No hay guerra sobria. Que en la guerra siempre se han usado drogas es sabido, Lo que no lo es tanto es la escala. De hecho, la mayoría de los guerreros de la historia han entrado en combate colocados de algo. Desde los hoplitas griegos (opio y vino) a los actuales pilotos de cazabombarderos estadounidenses («pastillas go»: anfetaminas), pasando por los guerreros vikingos (hongos alucinógenos), los zulúes (extractos de diversas plantas «mágicas») o los kamikazes japoneses (tokkou-jo,«pastillas de asalto»: metanfetamina), los combatientes de todas las épocas y clases han echado mano de alguna sustancia psicoactiva para enardecerse, mejorar el rendimiento, y vencer el miedo y ser capaces de luchar contra el enemigo con armas mortíferas, un trauma, matar y eventualmente morir, que significa un verdadero desafío a la naturaleza humana.

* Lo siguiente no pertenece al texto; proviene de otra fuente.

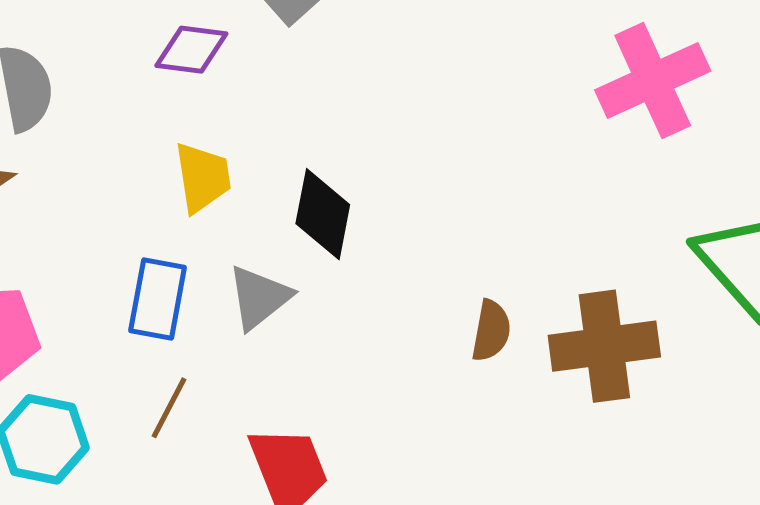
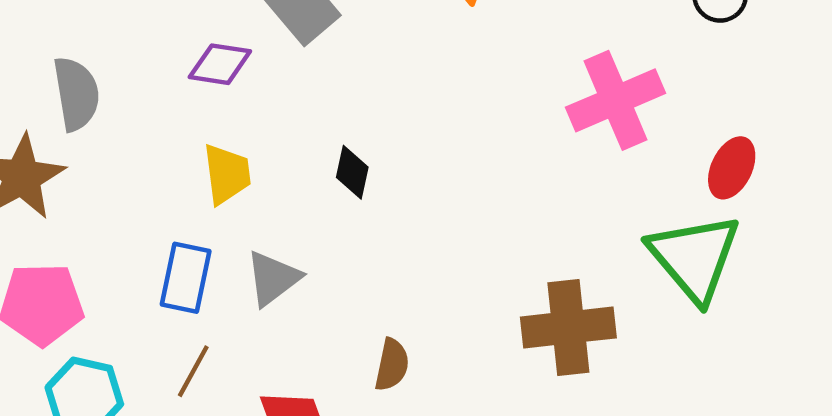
black diamond: (323, 214) -> (352, 172), moved, size x0.7
brown semicircle: (491, 331) -> (392, 365), moved

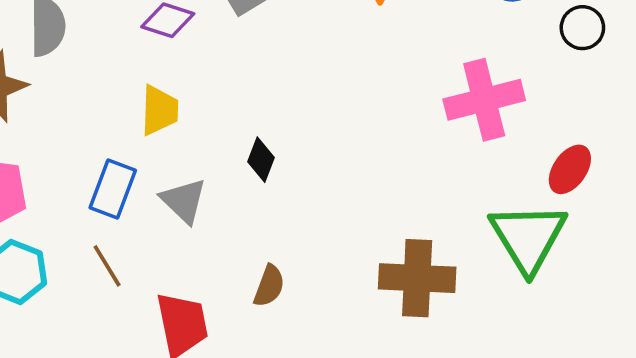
black diamond: (352, 172) -> (261, 160), moved
gray triangle: (273, 278) -> (184, 201), turned -48
brown line: (193, 371) -> (107, 266), turned -69

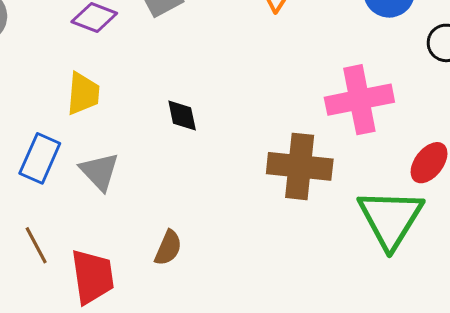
black diamond: (261, 160) -> (182, 116), moved, turned -36
brown line: (107, 266) -> (36, 245), moved
brown cross: (417, 278) -> (300, 166), moved

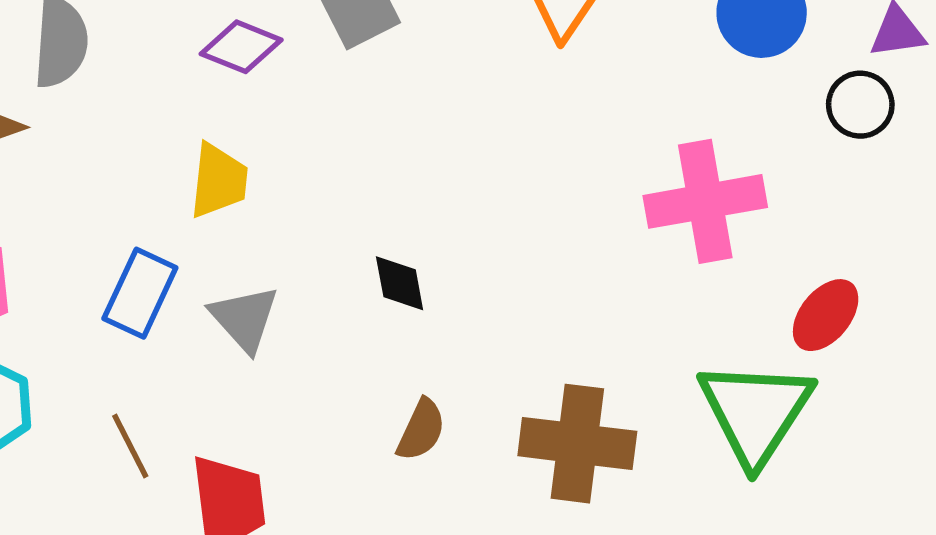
black diamond: (182, 116) -> (400, 283), moved
brown cross: (300, 166) -> (577, 444), moved
brown semicircle: (168, 248) -> (421, 430), moved

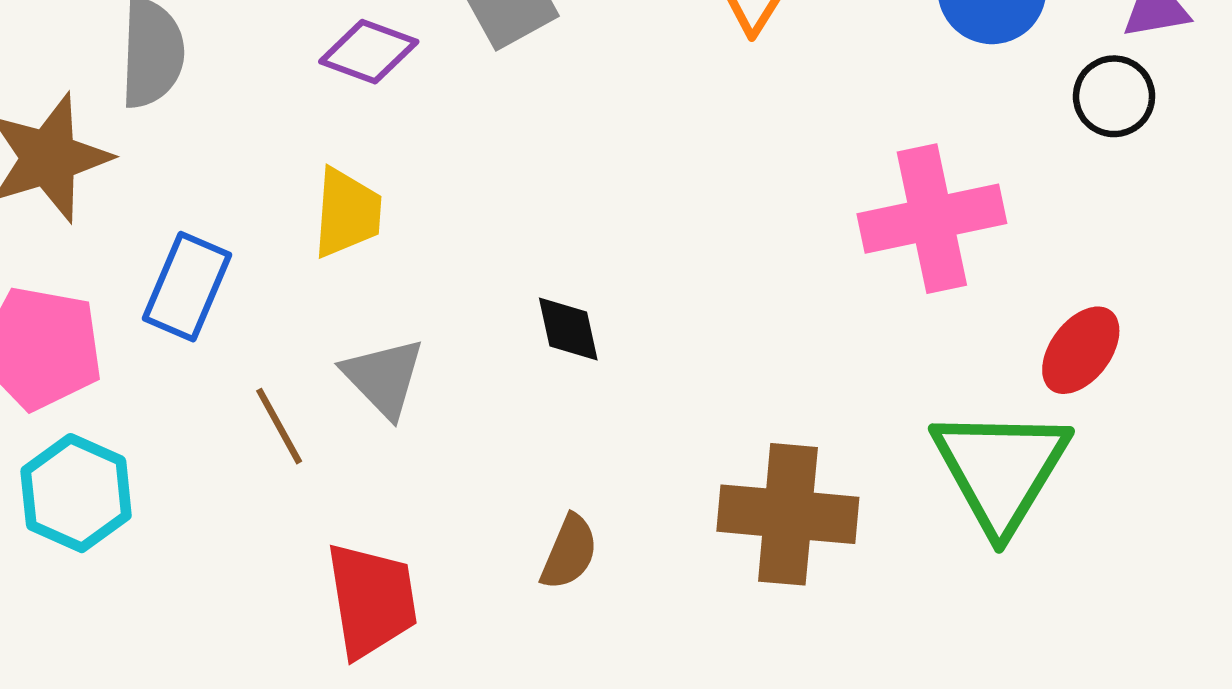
blue rectangle: (140, 293) -> (187, 287), moved
brown semicircle: (421, 430) -> (569, 552), moved
brown line: (130, 446) -> (279, 426), moved

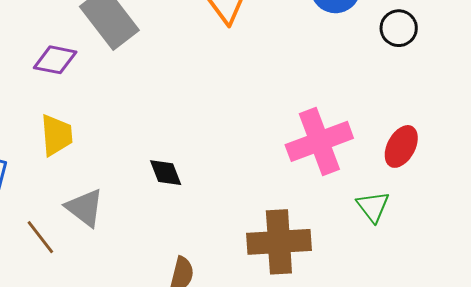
pink cross: (932, 219) -> (319, 141), moved
green triangle: (1001, 469) -> (373, 207), size x0.5

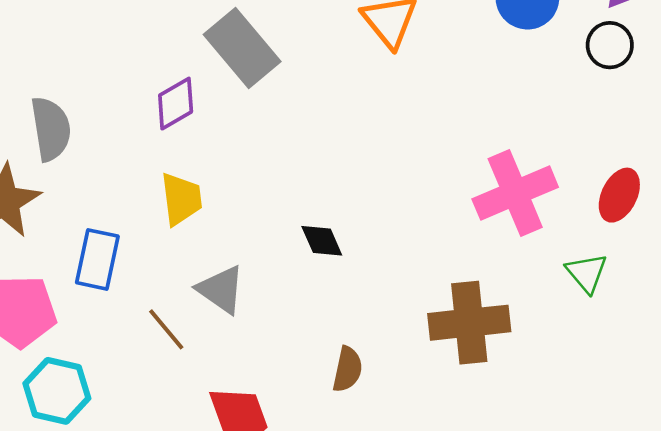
purple diamond: (55, 60) -> (176, 104), turned -39

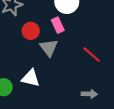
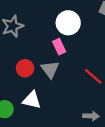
red circle: (31, 31) -> (25, 68), moved

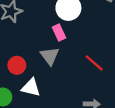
red circle: (25, 68) -> (17, 65), moved

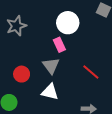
white triangle: (31, 88) -> (50, 92), moved

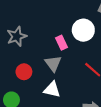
white circle: (68, 23) -> (83, 30), moved
gray star: (16, 26) -> (17, 36), moved

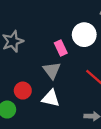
red circle: (24, 72) -> (23, 91), moved

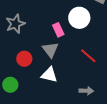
red circle: (23, 91) -> (24, 59), moved

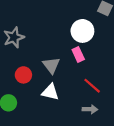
pink rectangle: (58, 30) -> (78, 55), moved
red line: (88, 56) -> (92, 86), moved

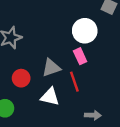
gray triangle: (51, 65) -> (51, 68), turned 48
red line: (92, 86) -> (74, 82), moved, turned 30

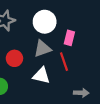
white circle: (85, 31) -> (45, 22), moved
pink rectangle: (80, 56) -> (69, 38), turned 40

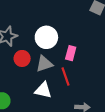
red circle: (14, 58) -> (22, 58), moved

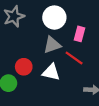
red circle: (22, 58) -> (24, 67), moved
red line: (65, 76) -> (74, 58), turned -36

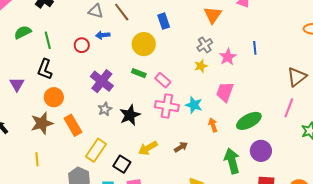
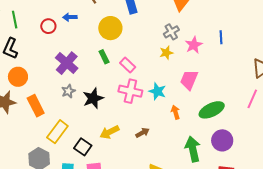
green rectangle: (139, 73) -> (104, 57), turned 40

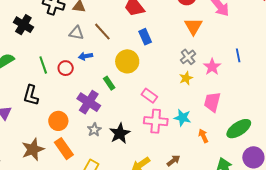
green line: (15, 20) -> (43, 65), moved
green rectangle: (104, 57) -> (109, 83), moved
orange circle: (18, 77) -> (58, 121), moved

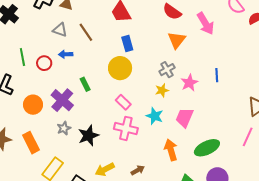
yellow circle: (127, 61) -> (120, 68), moved
cyan star: (183, 118) -> (155, 116), moved
orange circle: (58, 121) -> (33, 105), moved
orange arrow: (203, 136) -> (171, 150), size x1.5

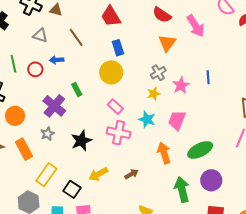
gray triangle: (60, 30) -> (40, 35), moved
orange circle: (33, 105) -> (15, 116), moved
gray star: (64, 128) -> (48, 134), moved

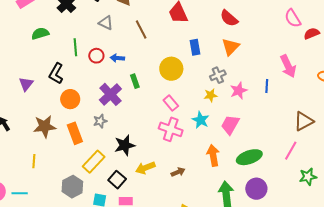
pink arrow: (196, 26) -> (288, 66), moved
blue rectangle: (118, 48) -> (195, 47), moved
blue arrow: (57, 60) -> (117, 58), moved
black star: (81, 141) -> (125, 145), moved

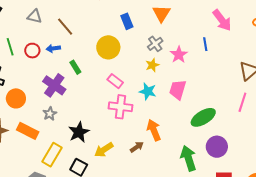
brown line: (141, 29) -> (65, 27), moved
orange rectangle: (75, 133) -> (28, 131), turned -30
orange arrow: (213, 155) -> (154, 130), moved

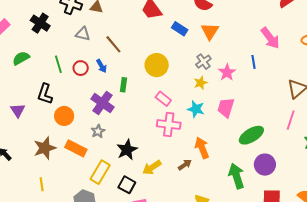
blue rectangle: (127, 21) -> (180, 29), moved, turned -35
blue arrow: (53, 48) -> (102, 66), turned -112
green rectangle: (75, 67) -> (124, 85), turned 40

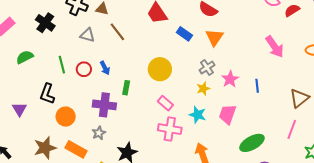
brown line: (113, 44) -> (117, 32), moved
blue line: (254, 62) -> (257, 86), moved
purple cross: (102, 103) -> (104, 105), turned -30

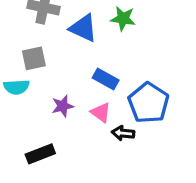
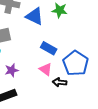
purple star: (63, 106) -> (12, 70), moved

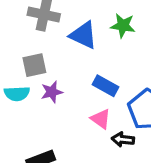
purple star: (12, 70) -> (52, 92), moved

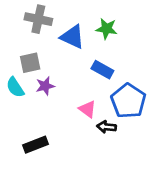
blue rectangle: (106, 86) -> (102, 70), moved
cyan semicircle: (17, 94) -> (15, 87), turned 60

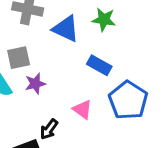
black arrow: (107, 127) -> (49, 129), moved, turned -60

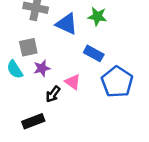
pink triangle: (83, 109) -> (73, 82), moved
black arrow: (49, 129) -> (53, 94), moved

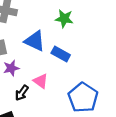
blue triangle: (67, 24) -> (35, 41), moved
blue pentagon: (117, 82) -> (83, 98), moved

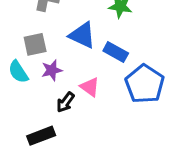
blue pentagon: (83, 98) -> (145, 84), moved

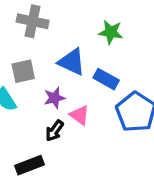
purple star: (52, 70) -> (54, 98), moved

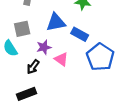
blue triangle: (72, 62) -> (56, 22), turned -36
black arrow: (54, 131) -> (33, 67), moved

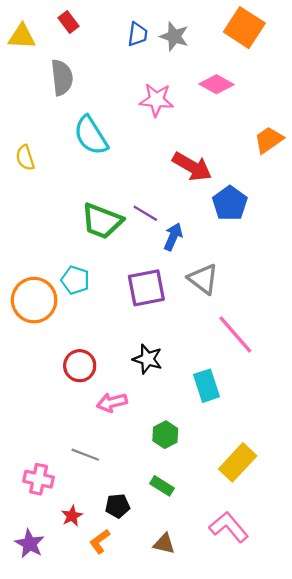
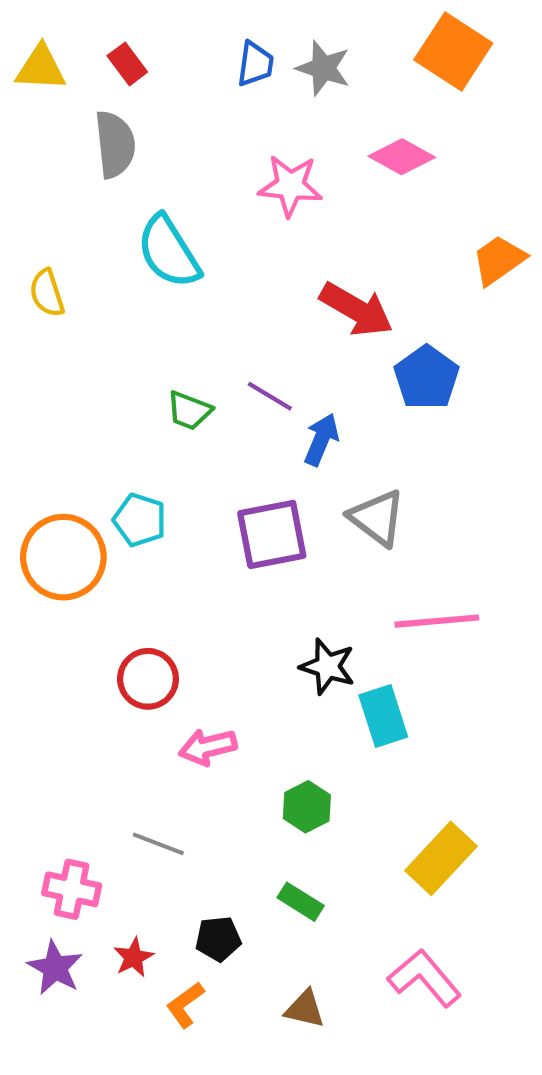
red rectangle: (69, 22) -> (127, 64), moved
green trapezoid: (102, 221) -> (189, 411), size x0.6
pink line: (235, 335) -> (437, 621), turned -54
black star: (148, 359) -> (327, 666), moved
purple star: (30, 544) -> (55, 968), moved

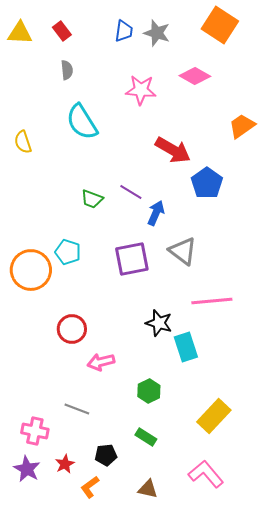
gray semicircle: (115, 144) -> (67, 70), moved, size x0.6

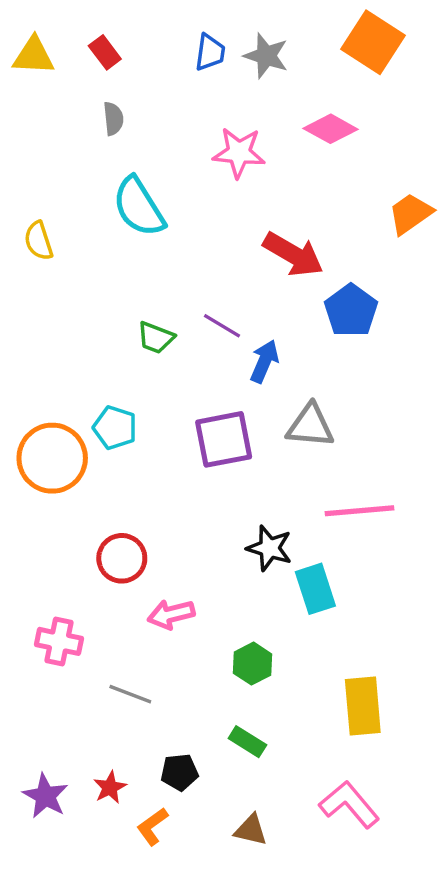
gray triangle: (183, 251) -> (310, 426), turned -32
yellow rectangle: (214, 416) -> (363, 706), turned -48
pink cross: (35, 431) -> (59, 641), moved

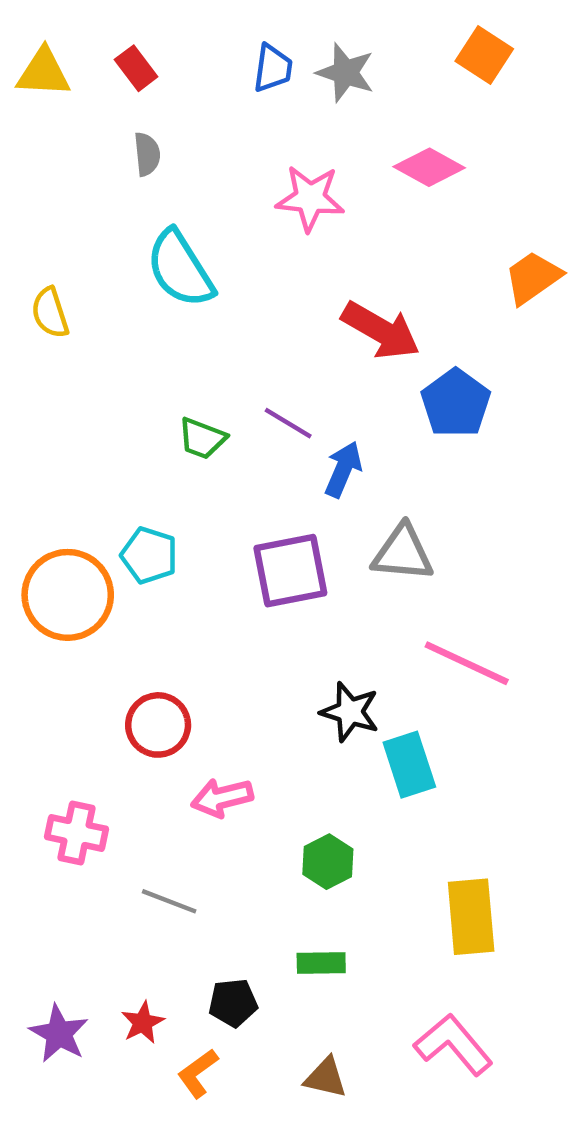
orange square: (373, 42) -> (484, 55), size x0.7
pink line: (359, 511) -> (467, 663), turned 30
green rectangle: (247, 742) -> (321, 963), turned -33

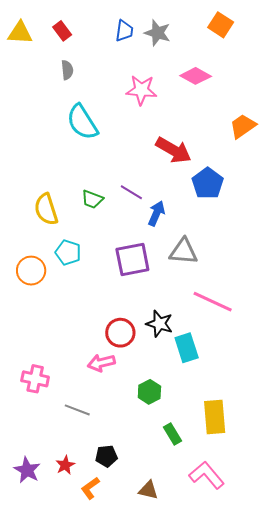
yellow semicircle: (50, 313) -> (46, 209), moved, size x1.4
orange circle: (68, 595) -> (31, 271), size x0.7
red circle: (158, 725) -> (120, 333), moved
green rectangle: (321, 963) -> (172, 434), moved, turned 60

A explicar la historia social, cultural y política del uso de esas sustancias en el campo de batalla ha dedicado el profesor de la Facultad de Estudios Políticos e Internacionales de la Universidad Jaguelónica de Polonia Lukasz Kamienski (Cracovia, 1976) su libro Las drogas en la guerra, una obra que cubre un gran vacío sobre el tema y que está llena de información apasionante y detalles impagables, como que la victoria británica en El Alamein tuvo que ver con el uso de la bencedrina -de la que Montgomery era un entusiasta-, y la de los marines en Tarawa con el speed. Kamienski apunta de pasada que Bismarck era un «asiduo morfinómano» y que John F. Kennedy se inyectaba dexedrina e iba colocado de speed durante la crisis de los misiles.